[英]How to I resolve the Traceback error for creating SQL Lite database and printing a hex for first row name&age in python 3?
尝试在Python中创建SQL数据库并插入一些基本数据,然后在数据库中返回名称/年龄的第一行的十六进制值,然后在python中进行打印,但始终收到元组错误。
谢谢
import sqlite3
conn = sqlite3.connect('Exercise_Ages.sqlite')
cur = conn.cursor()
cur.execute('''DROP TABLE IF EXISTS Ages''')

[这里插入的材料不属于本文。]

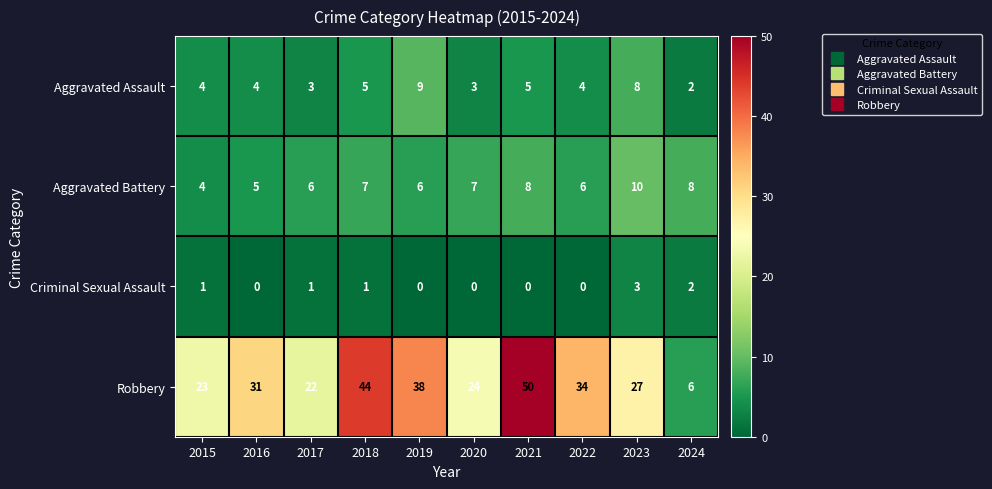

Which series changed the most between 2016 and 2022?

Robbery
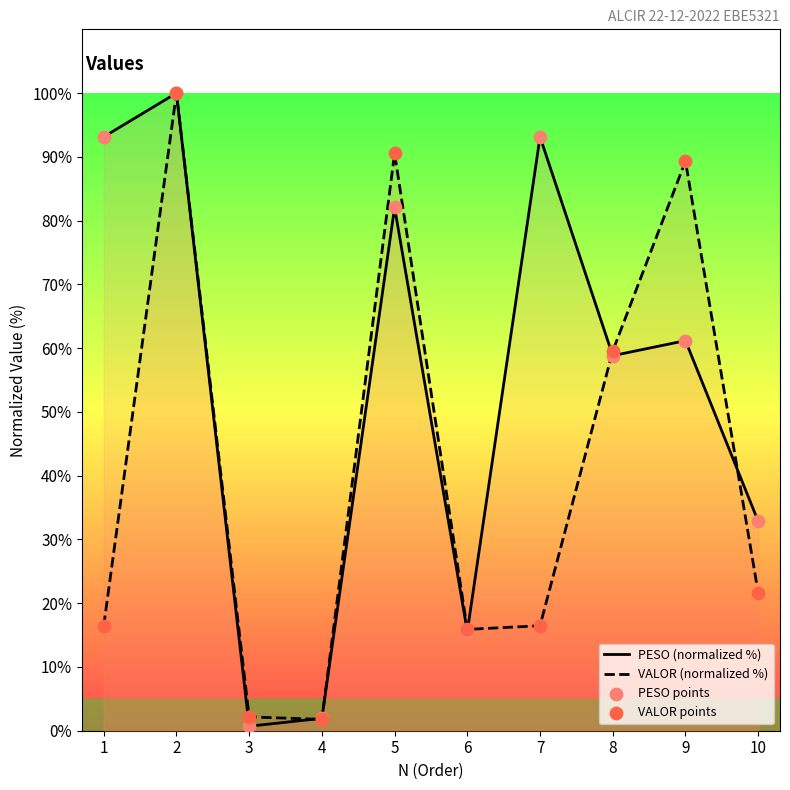

Which series has the largest total across all categories?

PESO (normalized %)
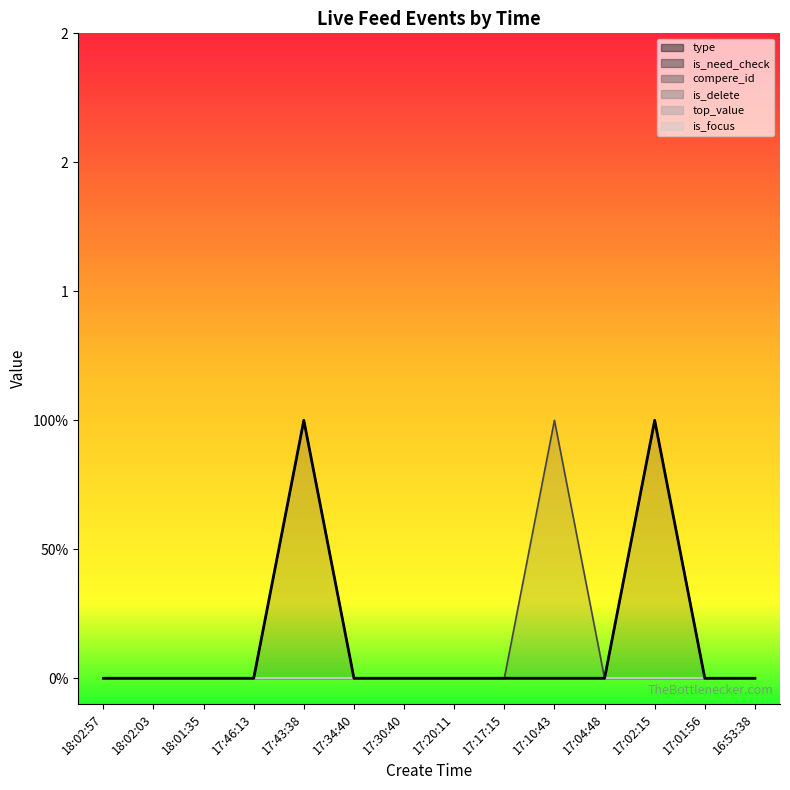

True or false: type and is_need_check intersect in this chart.

False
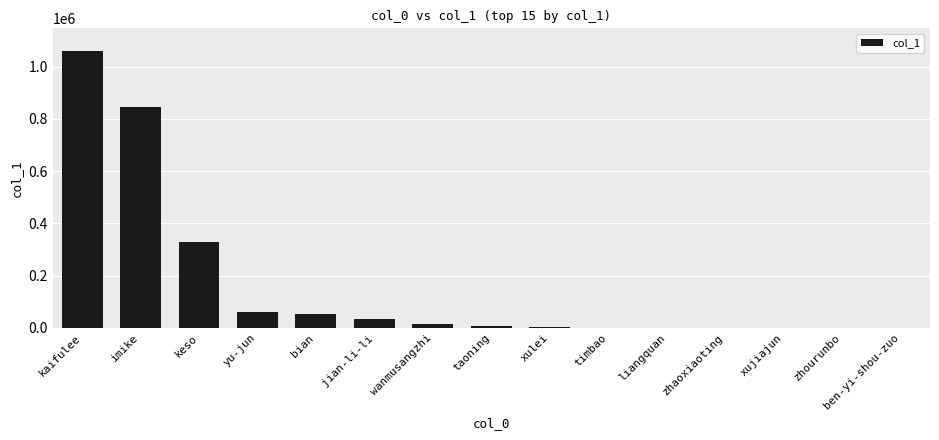

What is the approximate value at jian-li-li?

33846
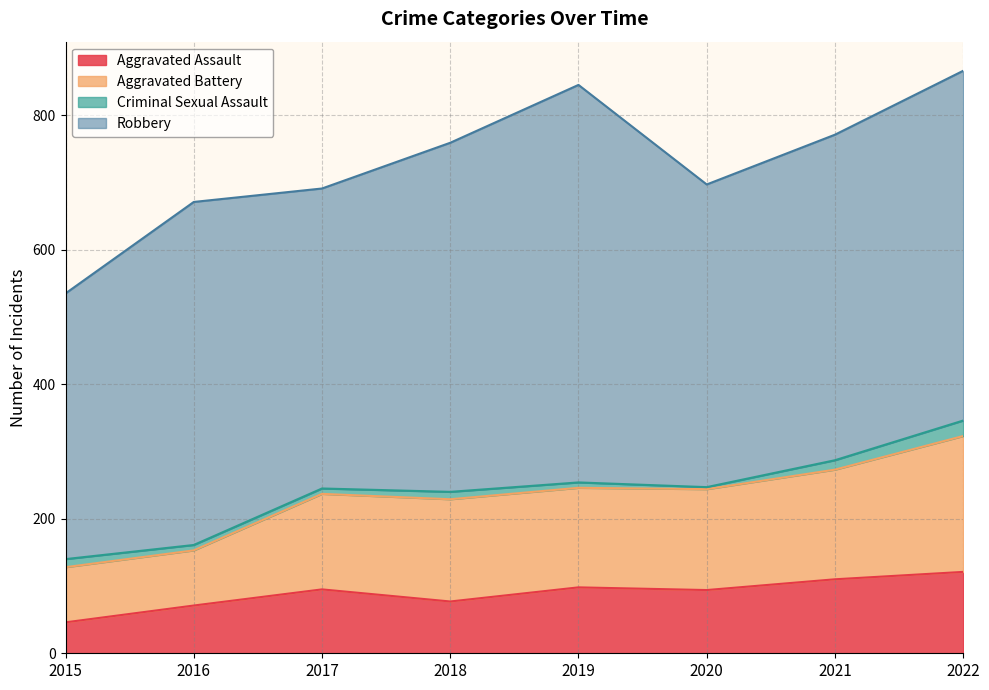

The value of Aggravated Assault at 2016 is 111. True or false?

False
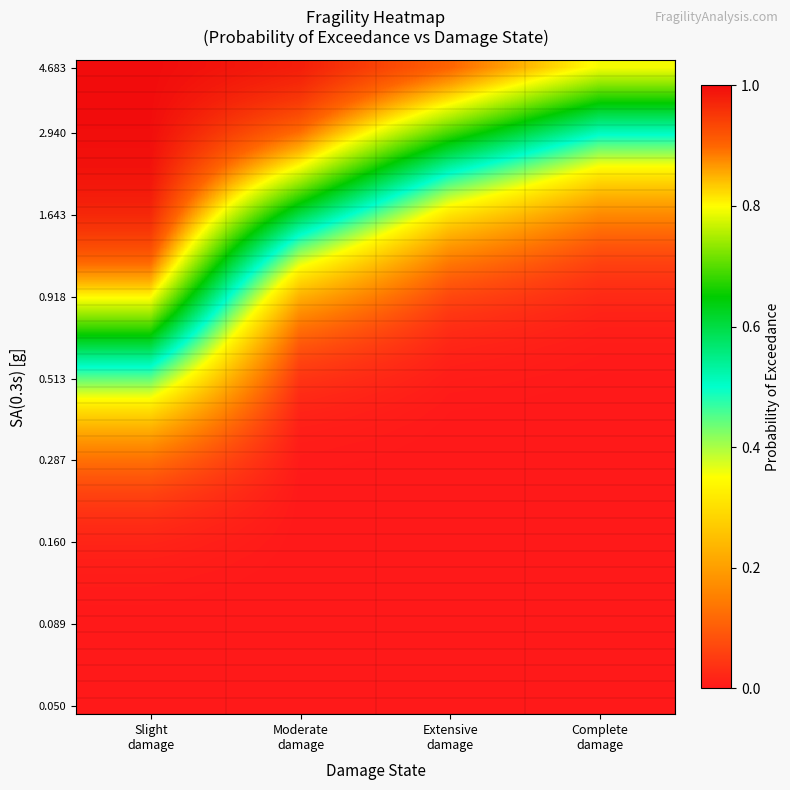

What is the difference between the highest and lowest values at Complete
damage?

0.8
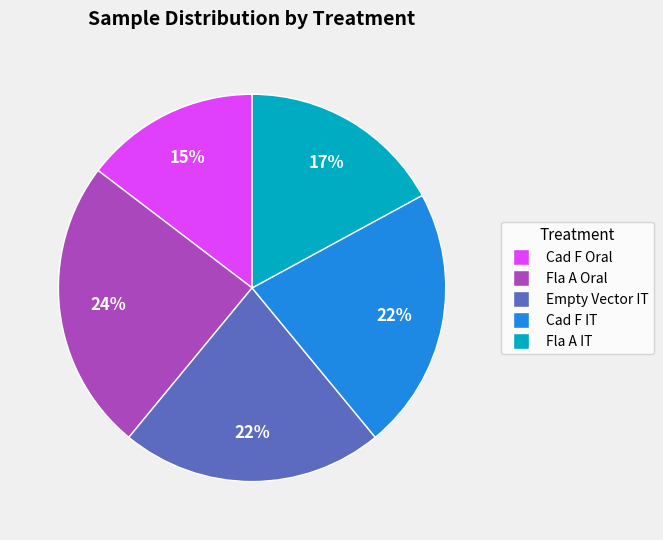

Does any single category account for the majority?

No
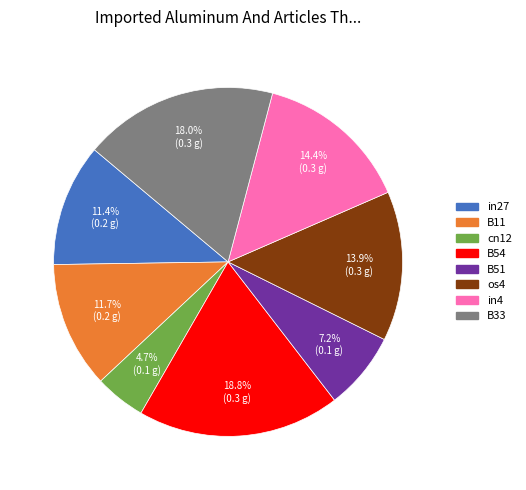

Is there a majority slice in this chart?

No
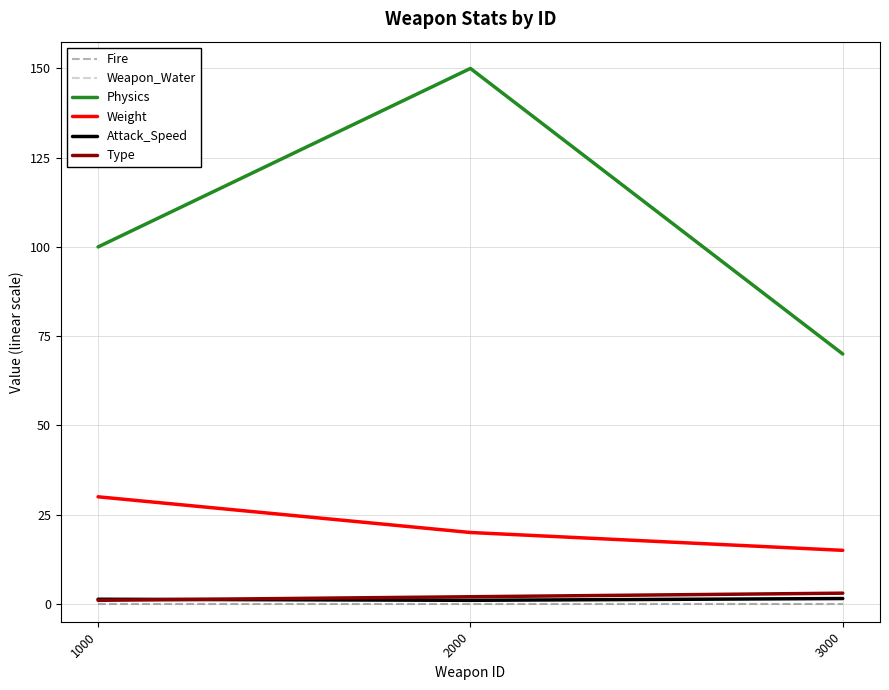

List the labels in order of Weight value, largest first.

1000, 2000, 3000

cur.executescript('''CREATE TABLE Ages (name VARCHAR(128), age INTEGER);
DELETE FROM Ages;
INSERT INTO Ages (name, age) VALUES ('Trudie', 18);
INSERT INTO Ages (name, age) VALUES ('Marley', 26);
INSERT INTO Ages (name, age) VALUES ('Elshan', 17);
INSERT INTO Ages (name, age) VALUES ('Reese', 32);
INSERT INTO Ages (name, age) VALUES ('Lex', 31);
INSERT INTO Ages (name, age) VALUES ('Briagha', 16);''')
conn.commit()
sqlstr = 'SELECT hex(name || age) AS name FROM Ages ORDER BY age DESC LIMIT 10'
for row in cur.execute(sqlstr):
print(str(row[0]), row[1])
cur.close()
Traceback (most recent call last):
File "<ipython-input-63-ddbebe584cc3>", line 22, in <module>
print(str(row[0]), row[1])
IndexError: tuple index out of range
此SELECT hex(name || age) AS name FROM Ages
为每一行检索一列,并且您也尝试使用以下命令打印第二列:
print(str(row[0]), row[1])
只需执行以下操作:
print(str(row[0]))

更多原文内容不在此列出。